In conversation with one of my more advanced teenage students, I asked him what he considered to be the benefits of learning music theory. He paused a few moments to give the question some thought, and then answered, “Music theory helps me to understand my pieces better.” He went on to provide a few examples in his repertoire. As his teacher, I must say that his reply provided me with a moment of satisfying pedagogical gratification. Although further discussion did also prompt his admission of “studying theory to pass the exam and get the comprehensive certificate,” his thoughtful comments confirmed that students can grasp the purpose behind the study of music theory if they understand its practical application.
As teachers, we want theory instruction to be more than a means to an end in the context of examinations and certificates - our goal is to create well-balanced musicians. Ones, who, long after their formal training has ended, will set a score on their music stand and be able to read, play, understand and interpret the music, deriving enjoyment and relaxation from the exercise.
The many practical applications of music theory
Music teachers understand that along with ear-training and sight-reading, theory is an essential component of musical training. Some music students, however, may regard written theory simply as extra homework, an extraneous or unnecessary add-on to instrumental practice. As music teachers, we want to break that mind-set. We need to help students grasp, in a practical way, how music theory can be a secret weapon for making the most of their practice time and essential tool for effective learning and interpretation of their repertoire.

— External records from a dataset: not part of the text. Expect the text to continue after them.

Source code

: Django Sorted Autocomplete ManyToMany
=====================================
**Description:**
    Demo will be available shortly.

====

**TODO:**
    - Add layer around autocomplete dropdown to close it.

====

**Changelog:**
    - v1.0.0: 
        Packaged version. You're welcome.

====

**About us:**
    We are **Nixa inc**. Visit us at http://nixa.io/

I’ve assembled below some of the most practical reasons for studying music theory. I acknowledge that the list could be much longer, but I’ve tried to keep the average student in mind. During a lesson, if I need to digress into a discussion of some point of theory relevant to the piece at hand, I find it useful to explain why we’re doing so. I try to reinforce the theory/learning/performance connection, from the beginner level onward.
1. Theory is the language of music
As with any language we learn, we strive to be literate; speaking, reading and writing fluently. Music theory, as expressed through notation, represents the vocabulary, syntax and sentence structure of sound and silence. Our ‘fluency’ in this musical language enables us to express ourselves accurately as we read, play and interpret the score. It also provides us with the means and freedom to compose in a way that is understandable to others, a tangible expression of musical creativity.

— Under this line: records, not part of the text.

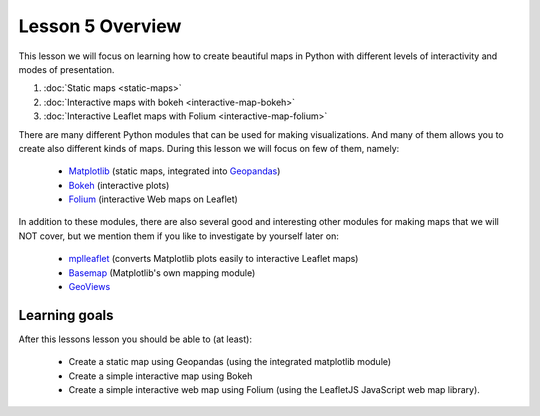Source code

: Lesson 5 Overview
=================

This lesson we will focus on learning how to create beautiful maps in Python with different levels of interactivity and modes of presentation.

1. :doc:`Static maps <static-maps>`
2. :doc:`Interactive maps with bokeh <interactive-map-bokeh>`
3. :doc:`Interactive Leaflet maps with Folium <interactive-map-folium>`


.. commented_out:
    2.1 :doc:`Advanced map features in bokeh <advanced-bokeh>`
    4. :doc:`Sharing interactive maps on GitHub <share-on-github>`
    5. :doc:`Exercise 5 <ex-5>`
    6. :doc:`Exercise 5 hints <exercise-5-hints>`

There are many different Python modules that can be used for making visualizations. And many of them allows you to create also different kinds of maps. During this lesson we will focus on few of them, namely:

 - `Matplotlib <http://matplotlib.org/>`_ (static maps, integrated into `Geopandas <http://geopandas.org/>`_)
 - `Bokeh <http://bokeh.pydata.org/en/latest/>`_ (interactive plots)
 - `Folium <https://github.com/python-visualization/folium>`_ (interactive Web maps on Leaflet)

In addition to these modules, there are also several good and interesting other modules for making maps that we will NOT cover, but we mention them if you like to investigate by yourself later on:

 - `mplleaflet <https://github.com/jwass/mplleaflet>`_ (converts Matplotlib plots easily to interactive Leaflet maps)
 - `Basemap <http://matplotlib.org/basemap/index.html>`_ (Matplotlib's own mapping module)
 - `GeoViews <http://geo.holoviews.org/>`_

Learning goals
--------------

After this lessons lesson you should be able to (at least):

 - Create a static map using Geopandas (using the integrated matplotlib module)
 - Create a simple interactive map using Bokeh
 - Create a simple interactive web map using Folium (using the LeafletJS JavaScript web map library).
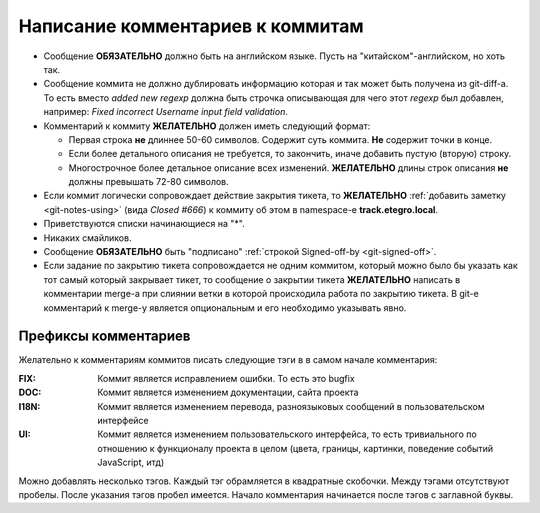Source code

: .. _coding-log_messages:
.. vim: syntax=rst
.. vim: textwidth=72
.. vim: spell spelllang=ru,en

=================================
Написание комментариев к коммитам
=================================

* Сообщение **ОБЯЗАТЕЛЬНО** должно быть на английском языке. Пусть на
  "китайском"-английском, но хоть так.
* Сообщение коммита не должно дублировать информацию которая и так
  может быть получена из git-diff-а. То есть вместо *added new regexp*
  должна быть строчка описывающая для чего этот *regexp* был добавлен,
  например: *Fixed incorrect Username input field validation*.
* Комментарий к коммиту **ЖЕЛАТЕЛЬНО** должен иметь следующий формат:

  * Первая строка **не** длиннее 50-60 символов. Содержит суть коммита.
    **Не** содержит точки в конце.
  * Если более детального описания не требуется, то закончить, иначе
    добавить пустую (вторую) строку.
  * Многострочное более детальное описание всех изменений.
    **ЖЕЛАТЕЛЬНО** длины строк описания **не** должны превышать
    72-80 символов.

* Если коммит логически сопровождает действие закрытия тикета, то
  **ЖЕЛАТЕЛЬНО** :ref:`добавить заметку <git-notes-using>` (вида *Closed
  #666*) к коммиту об этом в namespace-е **track.etegro.local**.
* Приветствуются списки начинающиеся на "*".
* Никаких смайликов.
* Сообщение **ОБЯЗАТЕЛЬНО** быть "подписано" :ref:`строкой Signed-off-by
  <git-signed-off>`.
* Если задание по закрытию тикета сопровождается не одним коммитом,
  который можно было бы указать как тот самый который закрывает тикет,
  то сообщение о закрытии тикета **ЖЕЛАТЕЛЬНО** написать в комментарии
  merge-а при слиянии ветки в которой происходила работа по закрытию
  тикета. В git-е комментарий к merge-у является опциональным и его
  необходимо указывать явно.

Префиксы комментариев
=====================
Желательно к комментариям коммитов писать следующие тэги в
в самом начале комментария:

:FIX:
 Коммит является исправлением ошибки. То есть это bugfix
:DOC:
 Коммит является изменением документации, сайта проекта
:I18N:
 Коммит является изменением перевода, разноязыковых сообщений в
 пользовательском интерфейсе
:UI:
 Коммит является изменением пользовательского интерфейса, то есть
 тривиального по отношению к функционалу проекта в целом (цвета,
 границы, картинки, поведение событий JavaScript, итд)

Можно добавлять несколько тэгов. Каждый тэг обрамляется в квадратные
скобочки. Между тэгами отсутствуют пробелы. После указания тэгов пробел
имеется. Начало комментария начинается после тэгов с заглавной буквы.
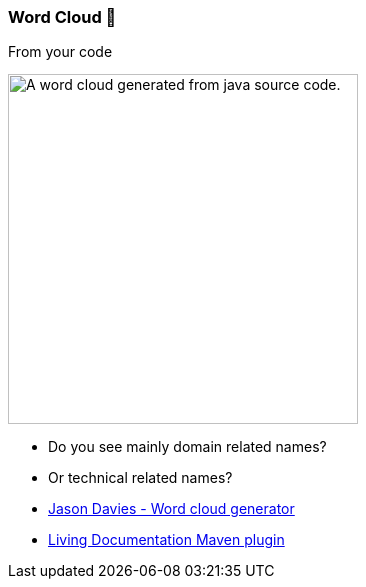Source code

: 
[.columns.isvcentered]
[background-color="#400d43ad"]
=== Word Cloud 🥷

[.column]
--
From your code

image::assets/word-cloud-fizzbuzz-enterprise-edition.png[alt="A word cloud generated from java source code.",width=350]
--

[.column]
--
[%step]
* Do you see mainly domain related names?
* Or technical related names?
--

[.refs]
--
* https://www.jasondavies.com/wordcloud/[Jason Davies - Word cloud generator]
* https://livingdocumentation.github.io/livingdoc-maven-plugin/wordcloud.html/[Living Documentation Maven plugin]
--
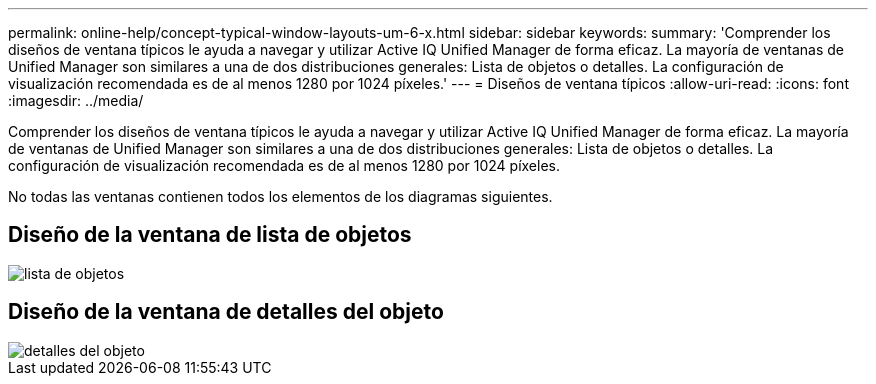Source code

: ---
permalink: online-help/concept-typical-window-layouts-um-6-x.html 
sidebar: sidebar 
keywords:  
summary: 'Comprender los diseños de ventana típicos le ayuda a navegar y utilizar Active IQ Unified Manager de forma eficaz. La mayoría de ventanas de Unified Manager son similares a una de dos distribuciones generales: Lista de objetos o detalles. La configuración de visualización recomendada es de al menos 1280 por 1024 píxeles.' 
---
= Diseños de ventana típicos
:allow-uri-read: 
:icons: font
:imagesdir: ../media/


[role="lead"]
Comprender los diseños de ventana típicos le ayuda a navegar y utilizar Active IQ Unified Manager de forma eficaz. La mayoría de ventanas de Unified Manager son similares a una de dos distribuciones generales: Lista de objetos o detalles. La configuración de visualización recomendada es de al menos 1280 por 1024 píxeles.

No todas las ventanas contienen todos los elementos de los diagramas siguientes.



== Diseño de la ventana de lista de objetos

image::../media/object-list.png[lista de objetos]



== Diseño de la ventana de detalles del objeto

image::../media/object-details.gif[detalles del objeto]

Once we learn a language, we can communicate with others who also speak that language. Knowledge of music theory creates a musical code or jargon which is useful at the lesson, or if playing with an ensemble, as in “Let’s take this movement from the beginning of the Development section”.
2. Theory helps us understand how music is organized
In the music of the common practice period, for example, an understanding of major and minor tonality helps us grasp why a piece may sound ‘happy’ or ‘sad’. An appreciation of how dissonance is created and resolved helps us understand why certain chord progressions satisfy the ear. In the case of 12-tone music, music theory helps us to find a pattern within what can seem to be a chaos of sound.

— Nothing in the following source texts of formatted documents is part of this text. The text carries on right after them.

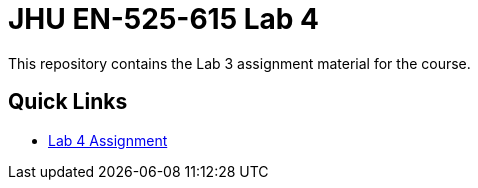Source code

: # JHU EN-525-615 Lab 4

This repository contains the Lab 3 assignment material for the course.

== Quick Links

* link:docs/lab4.adoc[Lab 4 Assignment]
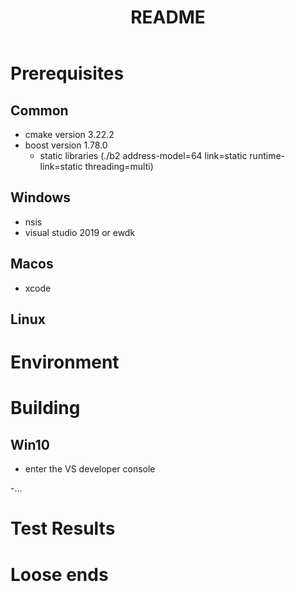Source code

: #+TITLE:README
#+AUTHOR:
#+EMAIL:jolyon@DESKTOP-BE6F7KR
# #+OPTIONS: toc:nil
# #+OPTIONS: num:nil
#+OPTIONS: author:nil date:nil
#+OPTIONS: ^:nil

#+OPTIONS: toc:20
#+OPTIONS: author:nil date:nil
# #+HTML_HEAD_EXTRA: <style>*{font-family: Liberation Mono; !important}</style>

#+HTML_HEAD: <style>pre.src {background-color: #303030; color: #e5e5e5;}</style>
#+HTML_HEAD: <style>p.verse {background-color: #D1EEEE;}</style>

#+LATEX: \setlength\parindent{0pt}
#+LATEX: \parskip=12pt % adds vertical space between paragraphs
#+LATEX_HEADER: \usepackage[inline]{enumitem}
#+LATEX_HEADER: \usepackage{extsizes}
#+LATEX_HEADER: \usepackage{xeCJK}
#+LATEX_HEADER: \setlist[itemize]{noitemsep}
#+LATEX_HEADER: \setlist[enumerate]{noitemsep}
#+LATEX_HEADER: \usepackage[margin=1in]{geometry}
#+LATEX_HEADER: \usepackage{graphicx,wrapfig,lipsum}
#+LATEX_HEADER: \documentclass[a4paper,8pt]{article}

# #+ATTR_HTML: :border 2 :rules all :frame border

* Prerequisites
** Common
- cmake version 3.22.2
- boost version 1.78.0
  - static libraries (./b2 address-model=64 link=static runtime-link=static threading=multi)
** Windows
- nsis
- visual studio 2019 or ewdk
** Macos
- xcode

** Linux

* Environment


* Building
** Win10
- enter the VS developer console
-...

* Test Results

* Loose ends
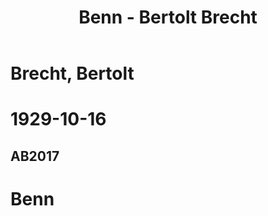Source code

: #+STARTUP: content
#+STARTUP: showall
 #+STARTUP: showeverything
#+TITLE: Benn - Bertolt Brecht

* Brecht, Bertolt
:PROPERTIES:
:EMPF:     1
:FROM: Benn
:TO: Brecht, Bertolt
:GEB: 1898
:TOD: 1956
:END:
* 1929-10-16
  :PROPERTIES:
  :CUSTOM_ID: brecht1929-10-16
  :TRAD: AdK/Brecht
  :ORT: Berlin
  :END:
** AB2017
   :PROPERTIES:
   :NR:       44
   :S:        48-49
   :AUSL:     
   :FAKS:     
   :S_KOM:    401
   :VORL:     
   :END:
* Benn
:PROPERTIES:
:FROM: Brecht, Bertolt
:TO: Benn
:END:


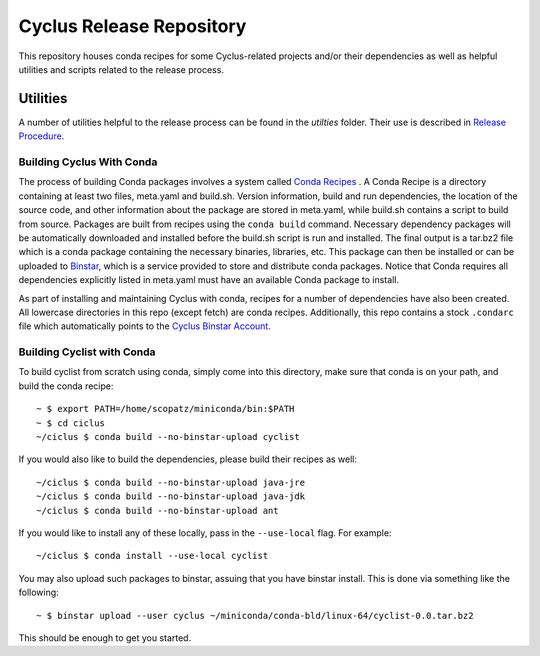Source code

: Cyclus Release Repository
_______________________________________________________________________

This repository houses conda recipes for some Cyclus-related projects and/or
their dependencies as well as helpful utilities and scripts related to the
release process.

Utilities
----------
A number of utilities helpful to the release process can be found in the
`utilties` folder. Their use is described in `Release Procedure
<http://fuelcycle.org/cep/cep3.html>`_.


----------------------------------------------------------------
Building Cyclus With Conda
----------------------------------------------------------------
The process of building Conda packages involves a system called `Conda Recipes <http://conda.pydata.org/docs/build.html>`_ .
A Conda Recipe is a directory containing at least two files, meta.yaml and build.sh.
Version information, build and run dependencies, the location of the source code, and other 
information about the package are stored in meta.yaml, while build.sh contains a script to
build from source. Packages are built from recipes using the ``conda build`` command. 
Necessary dependency packages will be automatically downloaded and installed before the 
build.sh script is run and installed.  The final output is a tar.bz2 file which is a conda package containing
the necessary binaries, libraries, etc.  This package can then be installed or can be uploaded to `Binstar <binstar.org>`_, 
which is a service provided to store and distribute conda packages. Notice that Conda requires all dependencies explicitly 
listed in meta.yaml must have an available Conda package to install. 


As part of installing and maintaining Cyclus with conda, recipes for a number of dependencies have also been created.  All 
lowercase directories in this repo (except fetch) are conda recipes.  Additionally, this repo contains a stock ``.condarc`` file
which automatically points to the `Cyclus Binstar Account <binstar.org/cyclus>`_. 

----------------------------------------------------------------
Building Cyclist with Conda
----------------------------------------------------------------
To build cyclist from scratch using conda, simply come into this directory, 
make sure that conda is on your path, and 
build the conda recipe::

    ~ $ export PATH=/home/scopatz/miniconda/bin:$PATH 
    ~ $ cd ciclus
    ~/ciclus $ conda build --no-binstar-upload cyclist

If you would also like to build the dependencies, please build their recipes as 
well::

    ~/ciclus $ conda build --no-binstar-upload java-jre
    ~/ciclus $ conda build --no-binstar-upload java-jdk
    ~/ciclus $ conda build --no-binstar-upload ant

If you would like to install any of these locally, pass in the ``--use-local`` flag.
For example::

    ~/ciclus $ conda install --use-local cyclist

You may also upload such packages to binstar, assuing that you have binstar install.
This is done via something like the following::

    ~ $ binstar upload --user cyclus ~/miniconda/conda-bld/linux-64/cyclist-0.0.tar.bz2

This should be enough to get you started.

.. _`Cyclus Homepage`: http://cyclus.github.com
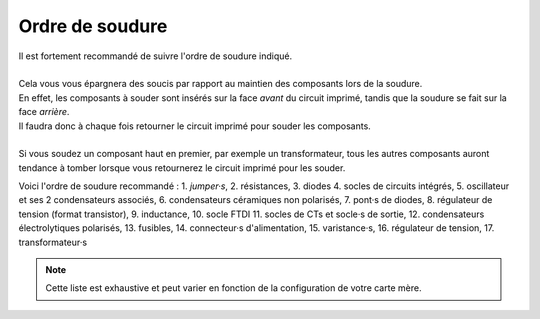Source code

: .. _ordre-soudure:

Ordre de soudure
----------------

| Il est fortement recommandé de suivre l'ordre de soudure indiqué.
|
| Cela vous vous épargnera des soucis par rapport au maintien des composants lors de la soudure.
| En effet, les composants à souder sont insérés sur la face *avant* du circuit imprimé, tandis que la soudure se fait sur la face *arrière*.
| Il faudra donc à chaque fois retourner le circuit imprimé pour souder les composants.
| 
| Si vous soudez un composant haut en premier, par exemple un transformateur, tous les autres composants auront tendance à tomber lorsque vous retournerez le circuit imprimé pour les souder.

Voici l'ordre de soudure recommandé :
1. *jumper·s*,
2. résistances,
3. diodes
4. socles de circuits intégrés,
5. oscillateur et ses 2 condensateurs associés,
6. condensateurs céramiques non polarisés,
7. pont·s de diodes,
8. régulateur de tension (format transistor),
9. inductance,
10. socle FTDI
11. socles de CTs et socle·s de sortie,
12. condensateurs électrolytiques polarisés,
13. fusibles,
14. connecteur·s d'alimentation,
15. varistance·s,
16. régulateur de tension,
17. transformateur·s

.. note::
   Cette liste est exhaustive et peut varier en fonction de la configuration de votre carte mère.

Music theory enables us to make sense of the architecture of music, whether considering the overall structural analysis of a work or its smaller components. We can differentiate sonata form from binary form, while understanding how the two are related. A comprehension of phrase structure clarifies the relationship between antecedent and consequent phrases and their associated cadences.
3. Understanding theory changes the way we listen to music
The theory-savvy student can listen critically to music, picking up on a modulation, a deceptive cadence or the recurrence of a subject in fugue – and identifying them as such. This aids them in connecting the interpretation of a work (particularly one from their repertoire) to the score, understanding the musical effects of various compositional devices.
4. A grasp of music theory facilitates learning pieces with speed and accuracy
A clear vision of how a work is constructed speeds up the learning process, making the most of often limited practice periods. Grasping the ‘big picture’ of a work and identifying its components, such as the divisions of sonata form or thematic repetition, helps establish an intelligent and time-effective plan for learning a new piece.
Understanding scales and chordal structure helps us to read music as note groupings rather than individual notes, improving sight-reading. Understanding notation, from basic rhythm through to irregular groupings, hemiolas and syncopation, assists us in reading music accurately the first time around. We can thus minimize practice time wasted on unlearning mistakes then relearning passages correctly.
5. Theory as a memorizing tool
Many students depend on motor memory for learning pieces by heart. If this type of memory fails, the performance can stall. Multiple memory resources are the way to go. A knowledge of music theory can bolster memorization by (1) enabling an understanding and recall of chordal hierarchy; (2) understanding and visualizing phrase and section structure (i.e. in sonata form); (3) and having a solid grasp of the overall structure of a work.
In conclusion, it is evident that the study of music theory, even at the rudimentary level, is vastly beneficial to the music student. It is an invaluable tool for facilitating accurate sight-reading, thoughtful interpretation and memorizing. The study of music theory is well worth the time allotted to it, whether as a component of the instrument lesson or as a separate course. How to thoughtfully incorporate theory into the lesson plan will be the subject of a future article.